The people who are paid to influence the way our laws are written have sat quietly as proposals to limit that influence start to be aired at the Capitol.
Type the word “ethics” in a House and Senate database listing this year’s bills and you get a list of about two dozen proposed pieces of legislation specifically referring to ethics, campaign finance reform, and lobbyist regulation. Many of them want to limit big money in campaigns. Some want to keep legislators from also serving as political consultants while in office, raising money during sessions, and becoming lobbyists immediately upon leaving the legislature. Few, however, have gotten a committee hearing as the sessions speeds toward the halfway point.

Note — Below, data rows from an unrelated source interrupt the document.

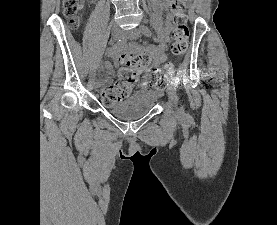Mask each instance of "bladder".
I'll use <instances>...</instances> for the list:
<instances>
[{
	"mask_svg": "<svg viewBox=\"0 0 277 225\" xmlns=\"http://www.w3.org/2000/svg\"><path fill=\"white\" fill-rule=\"evenodd\" d=\"M158 98L154 90L142 89L120 102L107 104V109L119 119L136 120L149 113L155 107Z\"/></svg>",
	"mask_w": 277,
	"mask_h": 225,
	"instance_id": "bladder-1",
	"label": "bladder"
}]
</instances>
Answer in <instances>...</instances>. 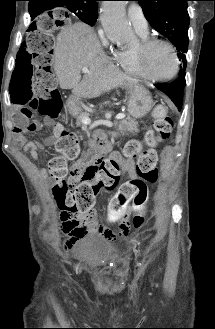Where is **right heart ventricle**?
<instances>
[{
	"label": "right heart ventricle",
	"instance_id": "1",
	"mask_svg": "<svg viewBox=\"0 0 215 329\" xmlns=\"http://www.w3.org/2000/svg\"><path fill=\"white\" fill-rule=\"evenodd\" d=\"M141 40L148 39V34L138 33ZM136 49L137 47L123 49L116 52L115 59L119 65L128 73L143 77L137 67L136 63Z\"/></svg>",
	"mask_w": 215,
	"mask_h": 329
}]
</instances>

Lee’s Summit Senator Will Kraus, who has explained his bill to a committee in a room packed with lobbyists, maintains laws don’t make people ethical…and he doesn’t think Missouri politicians are UNethical. “That being said,” he says, “my constituents overwhelmingly support caps.” So his bill limits campaign donations. But Senate Leader Tom Dempsey of St. Charles doubts campaign limits will restore public confidence in state government. It sure hasn’t done it with the federal government, he says. “It hasn’t done anything to reduce the influence of money in politics…It hasn’t changed the perception among the people we serve, the people that you referenced, in terms of making things look better,” he tells Kraus.
Senator Jamilla Nasheed has told the committee changes need to be made because the public perception of politicians continues to decline. “Many of our constituents believe we are bought and paid for by special interest groups,” she says to the committee. “Many of you know that is farther from the truth. But we can dispel that myth.”

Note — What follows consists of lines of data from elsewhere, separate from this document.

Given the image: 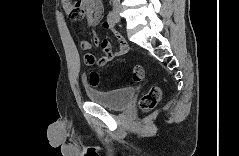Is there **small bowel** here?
<instances>
[{
  "mask_svg": "<svg viewBox=\"0 0 239 156\" xmlns=\"http://www.w3.org/2000/svg\"><path fill=\"white\" fill-rule=\"evenodd\" d=\"M62 7L66 14L73 22V28L79 32L75 22L86 17L90 26H97L103 17V5L100 0H77L75 2L70 0H63ZM103 27L112 28L108 20L103 22ZM119 40V48L116 51L112 50V44L109 40L100 41L97 35L94 34L93 40L96 45H99L103 50V55L99 58L91 54L86 55V61L89 66H105L114 57L124 55L128 52L129 46L126 41L116 32ZM80 48L87 52L91 49L90 42L83 40L80 43Z\"/></svg>",
  "mask_w": 239,
  "mask_h": 156,
  "instance_id": "small-bowel-1",
  "label": "small bowel"
}]
</instances>
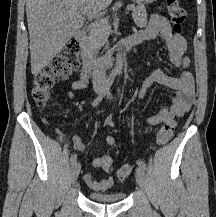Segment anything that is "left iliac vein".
<instances>
[{
	"mask_svg": "<svg viewBox=\"0 0 216 217\" xmlns=\"http://www.w3.org/2000/svg\"><path fill=\"white\" fill-rule=\"evenodd\" d=\"M110 97V95H109ZM136 181L140 188L144 189L145 188V172L142 168H137L136 169Z\"/></svg>",
	"mask_w": 216,
	"mask_h": 217,
	"instance_id": "obj_1",
	"label": "left iliac vein"
}]
</instances>
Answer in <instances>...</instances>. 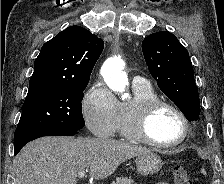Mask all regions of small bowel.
<instances>
[{
  "label": "small bowel",
  "mask_w": 224,
  "mask_h": 184,
  "mask_svg": "<svg viewBox=\"0 0 224 184\" xmlns=\"http://www.w3.org/2000/svg\"><path fill=\"white\" fill-rule=\"evenodd\" d=\"M157 184H169V183H167V182H160V183H157Z\"/></svg>",
  "instance_id": "1"
}]
</instances>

She proposes to do that by limiting campaign contributions to any candidate in any election to $2,600. Missouri has no contribution limits now, and Dempsey fears approval of limits now would give candidates who already are raising money for 2016 campaigns will be put at a substantial advantage over those who announce their intentions after the limits would go into effect in January.
None of the lobbyists watching the so-far rare hearing on ethics legislation this year had anything to say to the committee during the hearing.